Even after I caught my breath, I couldn’t sleep anymore. I thought that I should workout and grab my shower, move on with the distracting tasks of the day, and get a head start. I lay listening to my own heartbeat and thinking. I started to cry. I know how I feel about my daughter, about all my children. They aren’t neglected. They have a sense of how thoroughly (if imperfectly) they are loved. I felt the shadow of sadness that often comes of ancient sorrow; I know my own mother never felt this way for me.
In the dream, I couldn’t look at my daughter’s decomposing corpse, not even to confirm that she was dead. I called a friend to come and check. When he returned, he gave a flat report, “Yep, you were right. She’s dead.” The scariest part: I responded exactly how I thought I was supposed to respond, but I didn’t actually feel it. I didn’t feel anything at all. I felt only a bottomless emptiness, and I fell into it, just as my mother probably did—my mother, who may well be, at this very moment, rotting in a dark house in an almost-forgotten Midwestern suburb.

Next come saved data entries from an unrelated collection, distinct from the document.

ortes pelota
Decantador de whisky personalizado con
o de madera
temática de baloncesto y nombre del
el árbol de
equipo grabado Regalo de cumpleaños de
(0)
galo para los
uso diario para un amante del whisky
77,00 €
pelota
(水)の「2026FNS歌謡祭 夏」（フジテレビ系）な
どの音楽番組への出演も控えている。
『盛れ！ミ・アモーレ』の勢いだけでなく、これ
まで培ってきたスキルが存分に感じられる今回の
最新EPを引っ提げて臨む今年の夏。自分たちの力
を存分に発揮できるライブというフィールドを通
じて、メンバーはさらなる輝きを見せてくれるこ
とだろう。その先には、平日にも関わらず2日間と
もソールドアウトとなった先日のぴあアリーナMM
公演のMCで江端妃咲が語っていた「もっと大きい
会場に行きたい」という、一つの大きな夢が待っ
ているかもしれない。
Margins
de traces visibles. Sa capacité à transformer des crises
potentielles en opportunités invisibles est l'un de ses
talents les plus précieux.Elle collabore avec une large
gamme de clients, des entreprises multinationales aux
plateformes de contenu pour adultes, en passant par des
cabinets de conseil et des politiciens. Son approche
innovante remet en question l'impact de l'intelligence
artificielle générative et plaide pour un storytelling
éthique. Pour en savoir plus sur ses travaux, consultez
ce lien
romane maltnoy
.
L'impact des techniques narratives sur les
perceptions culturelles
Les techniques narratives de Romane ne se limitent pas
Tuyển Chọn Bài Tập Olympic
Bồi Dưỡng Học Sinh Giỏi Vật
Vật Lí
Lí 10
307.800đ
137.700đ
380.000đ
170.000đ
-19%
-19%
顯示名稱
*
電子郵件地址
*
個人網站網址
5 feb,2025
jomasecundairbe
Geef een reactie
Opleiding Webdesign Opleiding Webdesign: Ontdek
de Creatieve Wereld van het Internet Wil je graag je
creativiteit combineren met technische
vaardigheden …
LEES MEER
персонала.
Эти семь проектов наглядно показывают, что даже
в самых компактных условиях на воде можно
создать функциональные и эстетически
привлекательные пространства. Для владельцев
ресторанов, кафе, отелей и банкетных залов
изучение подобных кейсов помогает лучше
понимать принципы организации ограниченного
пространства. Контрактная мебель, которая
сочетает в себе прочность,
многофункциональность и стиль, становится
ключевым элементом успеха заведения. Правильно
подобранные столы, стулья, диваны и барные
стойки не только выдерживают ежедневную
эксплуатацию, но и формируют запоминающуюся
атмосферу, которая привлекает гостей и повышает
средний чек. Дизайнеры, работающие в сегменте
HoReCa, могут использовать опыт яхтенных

Sometimes dreams are just dreams—random. Sometimes, they give a glimpse into our deepest fears. My worst nightmare has always been that I would come to live a numb, depressed, self-absorbed life, clinging to dusty resentments while my children rot; that I could become just like my mother.
I opened my daughter’s door a crack. I had to check on her, even at the risk of waking her. She stirred lightly, her soft, steady breath affirmed her life, and mine.